GPU: NVIDIA A10 (Ampere architecture) — supports vGPU, RTX, and TensorRT
CPU: Intel Xeon Scalable (Ice Lake), 2.9 GHz base / 3.5 GHz all-core turbo (dedicated)
Storage: I/O optimized; supports ESSDs and ESSD AutoPL disks
Network: Supports IPv4 and IPv6
Use cases:
Concurrent AI inference — image recognition, speech recognition, behavior identification
Compute-intensive graphics processing — remote graphic design, cloud gaming
3D modeling — animation, film production, cloud gaming, mechanical design
Instance types
| Instance type | vCPUs | Memory (GiB) | GPUs | GPU memory | Network baseline bandwidth (Gbit/s) | Packet forwarding rate (pps) | NIC queues | ENIs | Private IPv4 addresses per ENI | IPv6 addresses per ENI |
|---|---|---|---|---|---|---|---|---|---|---|
| ecs.vgn7i-vws-m4.xlarge | 4 | 30 | NVIDIA A10 * 1/6 | 24GB * 1/6 | 3 | 1,000,000 | 4 | 4 | 10 | 1 |
| ecs.vgn7i-vws-m8.2xlarge | 10 | 62 | NVIDIA A10 * 1/3 | 24GB * 1/3 | 5 | 2,000,000 | 8 | 6 | 10 | 1 |
| ecs.vgn7i-vws-m12.3xlarge | 14 | 93 | NVIDIA A10 * 1/2 | 24GB * 1/2 | 8 | 3,000,000 | 8 | 6 | 15 | 1 |
| ecs.vgn7i-vws-m24.7xlarge | 30 | 186 | NVIDIA A10 * 1 | 24GB * 1 | 16 | 6,000,000 | 12 | 8 | 30 | 1 |
The GPUs column shows the GPU model and partition allocated per instance. NVIDIA A10 * 1/6 means each instance receives one-sixth of an NVIDIA A10 GPU as a vGPU. CPU resources are dedicated; memory and GPU memory are exclusive to each instance.vgn6i-vws
vgn6i-vws is the upgraded version of vgn6i, updated to use the latest NVIDIA GRID driver with an NVIDIA GRID vWS license.

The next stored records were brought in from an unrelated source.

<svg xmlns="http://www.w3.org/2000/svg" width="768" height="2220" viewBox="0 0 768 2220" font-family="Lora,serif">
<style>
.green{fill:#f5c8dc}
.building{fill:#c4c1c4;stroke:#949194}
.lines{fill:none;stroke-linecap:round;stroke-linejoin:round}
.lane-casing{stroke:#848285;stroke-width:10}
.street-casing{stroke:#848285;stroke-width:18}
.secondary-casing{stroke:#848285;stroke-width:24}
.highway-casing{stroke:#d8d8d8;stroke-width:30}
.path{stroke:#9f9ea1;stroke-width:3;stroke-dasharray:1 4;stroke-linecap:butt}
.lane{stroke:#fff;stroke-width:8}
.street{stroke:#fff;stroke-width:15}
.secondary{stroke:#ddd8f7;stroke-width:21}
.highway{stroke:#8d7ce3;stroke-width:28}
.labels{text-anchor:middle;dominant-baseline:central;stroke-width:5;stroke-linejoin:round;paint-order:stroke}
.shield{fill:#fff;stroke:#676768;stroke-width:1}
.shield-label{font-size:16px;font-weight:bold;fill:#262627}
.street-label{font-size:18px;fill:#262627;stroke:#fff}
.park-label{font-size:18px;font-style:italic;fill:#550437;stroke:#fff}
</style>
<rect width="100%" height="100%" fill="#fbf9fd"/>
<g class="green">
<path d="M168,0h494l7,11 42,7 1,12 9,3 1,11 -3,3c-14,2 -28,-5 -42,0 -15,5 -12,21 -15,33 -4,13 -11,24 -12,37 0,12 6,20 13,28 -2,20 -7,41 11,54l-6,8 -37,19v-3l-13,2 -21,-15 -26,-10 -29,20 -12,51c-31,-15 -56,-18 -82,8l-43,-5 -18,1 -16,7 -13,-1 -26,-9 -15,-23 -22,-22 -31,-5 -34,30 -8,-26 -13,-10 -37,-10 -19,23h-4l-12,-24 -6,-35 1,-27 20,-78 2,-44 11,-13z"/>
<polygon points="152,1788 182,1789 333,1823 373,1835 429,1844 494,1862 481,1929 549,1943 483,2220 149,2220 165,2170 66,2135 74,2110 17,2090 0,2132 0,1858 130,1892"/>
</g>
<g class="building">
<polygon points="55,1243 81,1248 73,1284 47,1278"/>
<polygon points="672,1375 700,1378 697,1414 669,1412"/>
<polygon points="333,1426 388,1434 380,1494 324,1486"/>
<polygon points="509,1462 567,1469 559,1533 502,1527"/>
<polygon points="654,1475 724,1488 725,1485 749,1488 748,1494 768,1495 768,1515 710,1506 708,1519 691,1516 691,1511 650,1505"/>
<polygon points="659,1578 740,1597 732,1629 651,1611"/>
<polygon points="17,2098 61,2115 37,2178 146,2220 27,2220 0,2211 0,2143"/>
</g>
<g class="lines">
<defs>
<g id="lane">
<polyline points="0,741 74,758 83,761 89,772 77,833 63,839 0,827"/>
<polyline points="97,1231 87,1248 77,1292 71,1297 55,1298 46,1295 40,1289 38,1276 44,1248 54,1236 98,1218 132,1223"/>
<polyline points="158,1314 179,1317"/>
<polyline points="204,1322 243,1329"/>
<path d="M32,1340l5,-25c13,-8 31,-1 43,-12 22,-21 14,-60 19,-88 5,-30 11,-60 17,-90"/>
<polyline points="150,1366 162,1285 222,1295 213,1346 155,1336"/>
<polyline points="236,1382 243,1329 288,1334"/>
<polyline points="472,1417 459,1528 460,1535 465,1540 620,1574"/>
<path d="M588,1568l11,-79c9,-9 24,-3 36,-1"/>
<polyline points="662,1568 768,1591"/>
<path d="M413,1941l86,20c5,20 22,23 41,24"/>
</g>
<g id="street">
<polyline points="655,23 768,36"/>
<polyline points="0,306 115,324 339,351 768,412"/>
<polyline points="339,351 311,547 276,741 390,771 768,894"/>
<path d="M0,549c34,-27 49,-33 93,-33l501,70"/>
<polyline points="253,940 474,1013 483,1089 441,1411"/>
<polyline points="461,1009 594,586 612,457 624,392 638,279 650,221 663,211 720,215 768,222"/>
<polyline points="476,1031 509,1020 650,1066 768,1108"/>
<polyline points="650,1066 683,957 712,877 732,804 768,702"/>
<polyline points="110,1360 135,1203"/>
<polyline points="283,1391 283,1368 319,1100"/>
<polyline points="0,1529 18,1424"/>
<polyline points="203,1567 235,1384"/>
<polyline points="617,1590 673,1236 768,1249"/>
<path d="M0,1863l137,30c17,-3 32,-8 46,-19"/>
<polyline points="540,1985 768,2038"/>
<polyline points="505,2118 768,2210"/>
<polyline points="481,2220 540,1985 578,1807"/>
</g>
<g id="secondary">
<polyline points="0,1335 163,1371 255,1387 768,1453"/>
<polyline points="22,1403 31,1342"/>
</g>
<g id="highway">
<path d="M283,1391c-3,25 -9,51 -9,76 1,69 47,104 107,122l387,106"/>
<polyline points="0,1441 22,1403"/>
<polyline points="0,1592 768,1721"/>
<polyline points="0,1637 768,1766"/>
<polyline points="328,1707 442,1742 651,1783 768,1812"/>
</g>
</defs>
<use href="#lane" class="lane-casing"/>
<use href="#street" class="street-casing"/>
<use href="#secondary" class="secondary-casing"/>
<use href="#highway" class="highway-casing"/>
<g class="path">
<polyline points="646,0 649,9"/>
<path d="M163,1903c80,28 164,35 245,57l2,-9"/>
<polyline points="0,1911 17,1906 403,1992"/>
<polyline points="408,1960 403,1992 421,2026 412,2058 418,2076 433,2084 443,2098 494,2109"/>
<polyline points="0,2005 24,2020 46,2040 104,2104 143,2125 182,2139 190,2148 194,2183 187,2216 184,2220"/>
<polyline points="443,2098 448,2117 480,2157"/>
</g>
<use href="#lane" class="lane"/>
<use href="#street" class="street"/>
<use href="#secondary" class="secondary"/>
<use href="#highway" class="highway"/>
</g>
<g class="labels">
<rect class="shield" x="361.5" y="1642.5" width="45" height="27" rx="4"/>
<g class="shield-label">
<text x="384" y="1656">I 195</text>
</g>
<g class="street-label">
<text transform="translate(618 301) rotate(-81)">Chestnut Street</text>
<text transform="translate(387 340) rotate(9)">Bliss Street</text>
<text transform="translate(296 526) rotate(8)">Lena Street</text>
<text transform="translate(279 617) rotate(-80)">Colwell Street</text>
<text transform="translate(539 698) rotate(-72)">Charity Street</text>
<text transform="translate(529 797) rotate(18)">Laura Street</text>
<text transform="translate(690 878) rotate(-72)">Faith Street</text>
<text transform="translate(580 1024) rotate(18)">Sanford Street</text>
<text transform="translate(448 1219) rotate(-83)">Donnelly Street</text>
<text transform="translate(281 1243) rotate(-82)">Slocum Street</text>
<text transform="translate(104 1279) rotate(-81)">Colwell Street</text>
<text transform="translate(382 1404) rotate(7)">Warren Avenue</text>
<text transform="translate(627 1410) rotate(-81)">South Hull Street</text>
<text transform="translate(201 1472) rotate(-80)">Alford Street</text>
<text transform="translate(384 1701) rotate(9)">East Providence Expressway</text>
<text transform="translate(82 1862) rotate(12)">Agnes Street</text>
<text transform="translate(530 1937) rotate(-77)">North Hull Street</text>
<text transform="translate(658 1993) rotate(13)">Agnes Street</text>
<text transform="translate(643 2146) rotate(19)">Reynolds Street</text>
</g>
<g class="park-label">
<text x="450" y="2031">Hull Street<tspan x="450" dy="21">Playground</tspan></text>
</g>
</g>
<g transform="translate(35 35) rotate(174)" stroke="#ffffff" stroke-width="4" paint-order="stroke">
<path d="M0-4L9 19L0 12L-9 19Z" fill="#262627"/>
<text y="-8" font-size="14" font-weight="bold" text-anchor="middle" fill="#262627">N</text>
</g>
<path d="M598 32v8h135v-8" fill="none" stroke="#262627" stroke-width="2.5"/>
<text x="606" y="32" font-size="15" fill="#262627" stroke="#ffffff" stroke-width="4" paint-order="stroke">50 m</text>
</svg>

Free images with the driver pre-installed: Submit a ticket to request a pre-installed image.
Custom images without the driver: Submit a ticket to apply for the driver file. Alibaba Cloud does not charge additional license fees.

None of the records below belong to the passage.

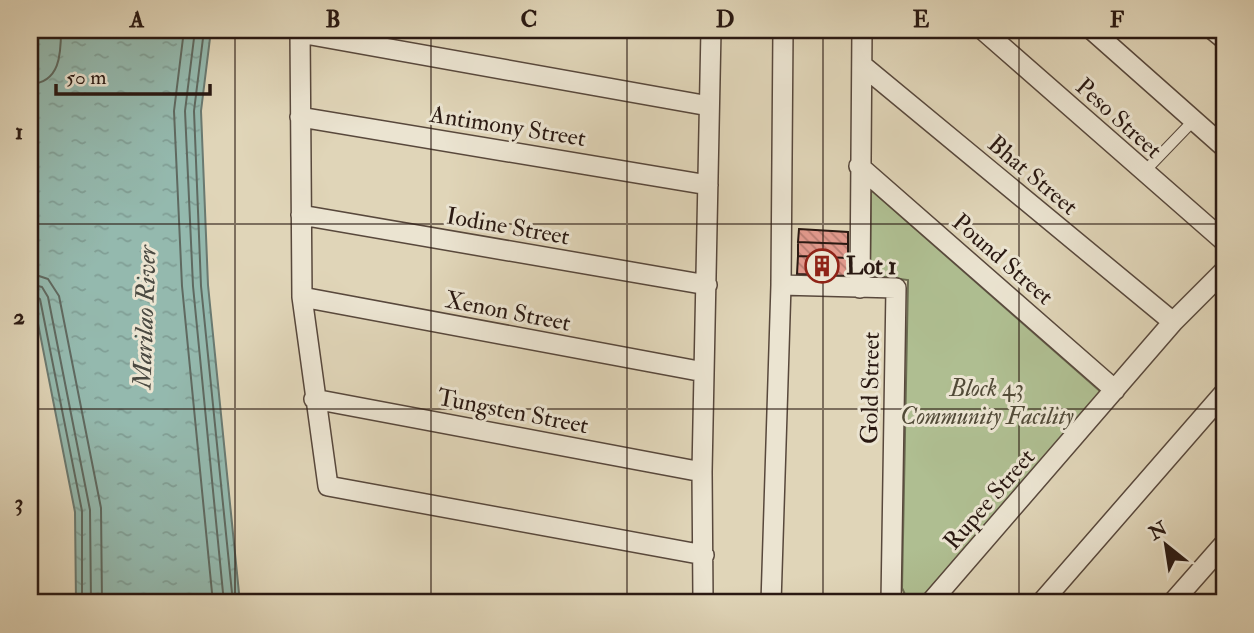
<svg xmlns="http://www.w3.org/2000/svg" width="1254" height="633" font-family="'IM FELL Double Pica',serif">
	<defs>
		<pattern id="water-ripples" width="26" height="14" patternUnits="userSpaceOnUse" patternTransform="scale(1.75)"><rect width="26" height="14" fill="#94b9ae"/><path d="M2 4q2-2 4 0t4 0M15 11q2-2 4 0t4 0" fill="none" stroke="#809e95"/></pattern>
		<pattern id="building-back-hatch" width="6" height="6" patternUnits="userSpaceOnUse" patternTransform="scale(1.75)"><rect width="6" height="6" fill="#e1998c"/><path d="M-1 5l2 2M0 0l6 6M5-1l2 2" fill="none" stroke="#b77c71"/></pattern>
	</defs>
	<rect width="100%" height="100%" fill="#e0d5b8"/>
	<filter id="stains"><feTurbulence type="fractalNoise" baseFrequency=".00286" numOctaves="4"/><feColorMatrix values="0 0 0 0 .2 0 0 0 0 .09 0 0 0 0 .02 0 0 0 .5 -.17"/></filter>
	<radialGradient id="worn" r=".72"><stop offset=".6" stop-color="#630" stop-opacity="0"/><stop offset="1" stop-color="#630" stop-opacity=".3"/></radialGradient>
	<path fill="#afbe91" stroke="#6c6c52" stroke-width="2" d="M871,190L1101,392L924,599L909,603L902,588L908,280L870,275Z"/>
	<path fill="url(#water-ripples)" stroke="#6a7970" stroke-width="2" d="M35,30H211L201,111L208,285L240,603H76L75,512L30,283V100Z"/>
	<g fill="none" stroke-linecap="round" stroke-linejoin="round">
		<path stroke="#5f6960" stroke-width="2" d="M184,30L174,111L182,286L213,603
			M195,30L185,111L193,286L224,603
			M204,30L194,111L201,286L233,603
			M30,84C60,83 61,54 61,30
			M30,273L48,279L59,296L101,508L102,603
			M30,284L42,287L48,297L90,510L91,603
			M30,293L40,299L82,511V603"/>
	</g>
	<path fill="url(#building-back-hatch)" stroke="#2a1912" stroke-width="2" d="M799,229L848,232V244L798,242Z
		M798,242L848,244V258L798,256Z
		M798,256L848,258L847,276L797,274Z"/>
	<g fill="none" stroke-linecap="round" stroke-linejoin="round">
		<defs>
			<path id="lane" d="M1144,172L1194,120"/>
			<path id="street" d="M300,30L302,297L328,486L704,555
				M983,30L1224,241
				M1092,30L1224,147
				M1213,30L1224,39
				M300,33L709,106
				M862,65L1173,322
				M300,117L708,185
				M859,166L1115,390
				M301,215L707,285
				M781,285L896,288L891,603
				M860,288L862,30
				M302,297L704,372
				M314,399L702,472
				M703,599L702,472L711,30
				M771,603L781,285L783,30
				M930,603L1173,322L1224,271
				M1041,603L1224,393
				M1172,603L1224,544"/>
		</defs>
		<use href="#lane" stroke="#58483c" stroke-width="12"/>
		<use href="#street" stroke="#58483c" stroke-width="22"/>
		<use href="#lane" stroke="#ebe4d1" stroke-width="10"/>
		<use href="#street" stroke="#ebe4d1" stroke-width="19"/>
	</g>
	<path fill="none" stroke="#2a1912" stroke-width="2" stroke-opacity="0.55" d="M235,30V603M431,30V603M627,30V603M823,30V603M1019,30V603M30,224H1224M30,409H1224"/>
	<defs>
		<symbol id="building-ring" viewBox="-11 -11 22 22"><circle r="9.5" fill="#ebe4d1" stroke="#8f2418" stroke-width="1.5"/><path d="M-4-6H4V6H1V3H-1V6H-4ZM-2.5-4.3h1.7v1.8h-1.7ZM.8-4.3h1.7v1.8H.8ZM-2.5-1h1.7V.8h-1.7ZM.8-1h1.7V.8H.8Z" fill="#8f2418"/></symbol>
	</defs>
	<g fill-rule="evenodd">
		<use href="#building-ring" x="803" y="247" width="38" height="38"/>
	</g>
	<g text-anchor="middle" stroke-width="6" stroke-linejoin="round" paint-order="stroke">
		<g font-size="24" fill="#2a1912" stroke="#ebe4d1">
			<text transform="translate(1119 118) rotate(42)" y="8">Peso Street</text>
			<text transform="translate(508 126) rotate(9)" y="8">Antimony Street</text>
			<text transform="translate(1033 175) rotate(40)" y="8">Bhat Street</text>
			<text transform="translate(508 226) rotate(10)" y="8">Iodine Street</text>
			<text transform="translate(1003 259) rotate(41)" y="8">Pound Street</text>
			<text transform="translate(508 311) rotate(11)" y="8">Xenon Street</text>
			<text transform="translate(870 388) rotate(-89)" y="8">Gold Street</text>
			<text transform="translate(513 411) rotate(11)" y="8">Tungsten Street</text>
			<text transform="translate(989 499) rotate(-49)" y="8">Rupee Street</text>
		</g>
		<g font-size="24" font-weight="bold" fill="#2a1912" stroke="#ebe4d1" text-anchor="start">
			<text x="846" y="274">Lot 1</text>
		</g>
		<g font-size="24" font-style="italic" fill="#524b38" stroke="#ebe4d1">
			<text x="987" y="396">Block 43<tspan x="987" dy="28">Community Facility</tspan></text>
		</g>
		<g font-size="26" font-style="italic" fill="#4a4941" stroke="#ebe4d1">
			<text transform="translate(144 317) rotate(-88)" y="9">Marilao River</text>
		</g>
	</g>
	<rect width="1254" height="633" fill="none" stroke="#e0d5b8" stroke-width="77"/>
	<g transform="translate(1166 545) rotate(330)" stroke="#ebe4d1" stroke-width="5" paint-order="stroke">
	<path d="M0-5L12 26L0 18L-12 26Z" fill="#2a1912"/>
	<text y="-10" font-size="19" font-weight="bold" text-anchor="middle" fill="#2a1912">N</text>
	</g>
	<path d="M56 84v10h154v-10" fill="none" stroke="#2a1912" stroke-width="3.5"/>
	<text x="66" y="84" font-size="21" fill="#2a1912" stroke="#ebe4d1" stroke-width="5" paint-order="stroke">50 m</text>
	<rect x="38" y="38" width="1178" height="556" fill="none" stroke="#2a1912" stroke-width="2.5"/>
	<g font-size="23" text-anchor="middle" font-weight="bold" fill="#2a1912">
		<text x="137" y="27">A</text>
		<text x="333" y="27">B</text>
		<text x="529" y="27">C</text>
		<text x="725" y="27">D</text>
		<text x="921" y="27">E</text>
		<text x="1117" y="27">F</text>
		<text x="19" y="139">1</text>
		<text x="19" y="324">2</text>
		<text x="19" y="510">3</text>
	</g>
	<rect width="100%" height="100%" filter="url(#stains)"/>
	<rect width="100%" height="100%" fill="url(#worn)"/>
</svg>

vgn6i-vws instances use NVIDIA T4 GPUs paired with Intel Xeon Platinum 8163 processors (Skylake, 2.5 GHz). The CPU-to-memory ratio is 1:5. Supports 1/4 and 1/2 compute capacity of NVIDIA Tesla T4 GPUs, with 4 GB and 8 GB of GPU memory per vGPU instance.
GPU: NVIDIA T4 — supports 1/4 and 1/2 compute capacity, 4 GB and 8 GB GPU memory per vGPU instance
CPU: Intel Xeon Platinum 8163 (Skylake), 2.5 GHz
Storage: I/O optimized; supports standard SSDs and ultra disks
Network: Supports IPv4 and IPv6
Use cases:
Real-time rendering for cloud gaming
Real-time rendering for Augmented Reality (AR) and Virtual Reality (VR) applications
AI inference — deep learning and machine learning for elastic internet service deployment
Deep learning educational and experimental environments
Instance types
| Instance type | vCPUs | Memory (GiB) | GPUs | GPU memory | Network baseline bandwidth (Gbit/s) | Packet forwarding rate (pps) | NIC queues | ENIs | Private IPv4 addresses per ENI | IPv6 addresses per ENI |
|---|---|---|---|---|---|---|---|---|---|---|
| ecs.vgn6i-m4-vws.xlarge | 4 | 23 | NVIDIA T4 * 1/4 | 16GB * 1/4 | 2 | 500,000 | 4/2 | 3 | 10 | 1 |
| ecs.vgn6i-m8-vws.2xlarge | 10 | 46 | NVIDIA T4 * 1/2 | 16GB * 1/2 | 4 | 800,000 | 8/2 | 4 | 10 | 1 |
| ecs.vgn6i-m16-vws.5xlarge | 20 | 92 | NVIDIA T4 * 1 | 16GB * 1 | 7.5 | 1,200,000 | 6 | 4 | 10 | 1 |
The GPUs column shows the GPU model and partition allocated per instance. NVIDIA T4 * 1/4 means each instance receives one-quarter of an NVIDIA T4 GPU as a vGPU.